I think the students are a little bit shy, or just hesitant to approach us. The only Japanese that we socialize with are the Japanese that we had in our class, but we would love to know more Japanese students.
How has your perspective of Japan changed since actually coming here?
My perception of Japan was that it was a very conservative society but since coming here I have found it is actually quite open-minded. It is a completely different thing altogether...totally different from what I expected.
I have also found the people to be very kind. On my second morning in Japan, when I had to get a train to Hiyoshi, I didn't understand anything, and a lady just walked up to me, took me right up to the ticket machines, and showed me how to get a ticket and which train to take.
Is there anything about yourself or your way of thinking that has changed since you came to Japan?

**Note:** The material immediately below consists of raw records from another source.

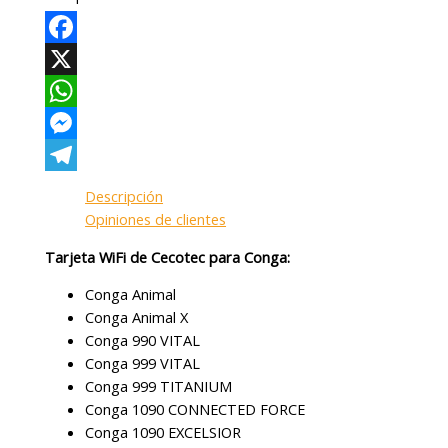
Facebook
X
WhatsApp
Messenger
Telegram
Descripción
Opiniones de clientes
Tarjeta WiFi de Cecotec para Conga:
Conga Animal
Conga Animal X
Conga 990 VITAL
Conga 999 VITAL
Conga 999 TITANIUM
Conga 1090 CONNECTED FORCE
Conga 1090 EXCELSIOR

I've really opened up here. I've come to especially appreciate the other members of my class—we have all kinds of diverse backgrounds, middle, lower-middle, or lower income countries, and I've begun to understand how they see things. I have also come to appreciate how we should focus on the small things; for example, like the Japanese tend to care about the environment and obeying rules. We have to go back and start with the small things—family, for example, and move on from there towards a bigger society.
Coming to Japan has really changed me a lot. When I was a small child growing up, I said, "One day I should go to Japan because of the bullet train." That was my impression of Japan when I was growing up, but as an adult I think we have to leave our home countries to see and experience a variety of new ideas and new things.
Right now Fiji is undergoing tax reform, so I want to take back the new things that I have learnt and the experience of going to the National Tax Agency and seeing how things actually work here. Tax is basically the same principle throughout the world; it just depends on how we apply it, so I am sure that I can use my experiences here back home.
Finally, do you have any advice that you would like to give to other international students or perspective international students?
Yes, I would say: "If you are given an opportunity to study in Japan—why not? Grab it!"
It is good to leave our comfort zones, to experience something totally different culturally and education-wise, and to meet people of a completely different cultural background from yours. It's an opportunity to learn a set of totally different things altogether.